Finally - a decision that demonstrates a little logic - something the Court has been losing grasp of for some time now.
YOU, or someone you love, may die because of a gene patent that should never have been granted in the first place. Sound far-fetched? Unfortunately, its only too real...
It doesn’t make up for the DNA-swabbing ruling.
No - definitely not. Indeed, that is one of the examples of how logic has been absent in the SCOTUS. But that is just one of many examples. This court is smoking WAY too much dope, shooting up something, or is writing opinions while seriously drunk...
I think this is good on both counts. Thomas writes the opinion, but Scalia is sticking up for everyman, saying, the average person isn’t into scientific muck, but and all are saying that our DNA is our own, only patentable when removed from the body and altered by a lab.
I’ll tell ya what shouldn’t be patentable....the word “patentable”.
Good if someone uses my DNA to make a new drug I should get paid for it. My DNA belongs to me and no one else.

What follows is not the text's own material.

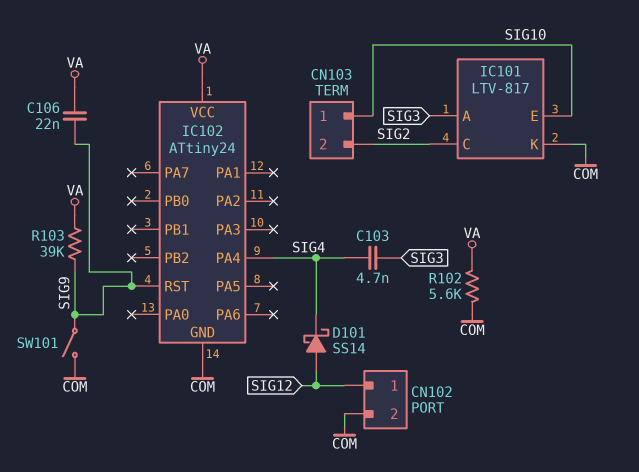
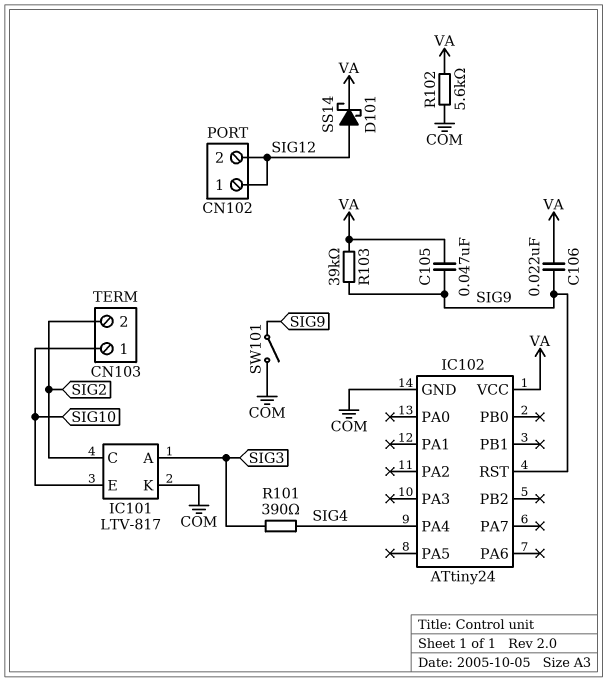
C103: 4.7nF (SIG3, SIG4) -> none
C105: none -> 47nF (SIG9, VA)
CN102 pin 2: COM -> SIG12
D101: schottky SS14 (A SIG12, K SIG4) -> schottky SS14 (A SIG12, K VA)
R101: none -> 390 (SIG3, SIG4)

Personally, I wonder what took so long for this to become the law of the land. Naturally-occuring things have never been eligible for patent protection. However, the reality is that this holding is quite narrow as a particular genetic manipulation by man is subject to patent protection
The court adopted the position advanced by the Obama administration, which argued that isolated forms of naturally occurring DNA werent patentable, but artificial DNA molecules were.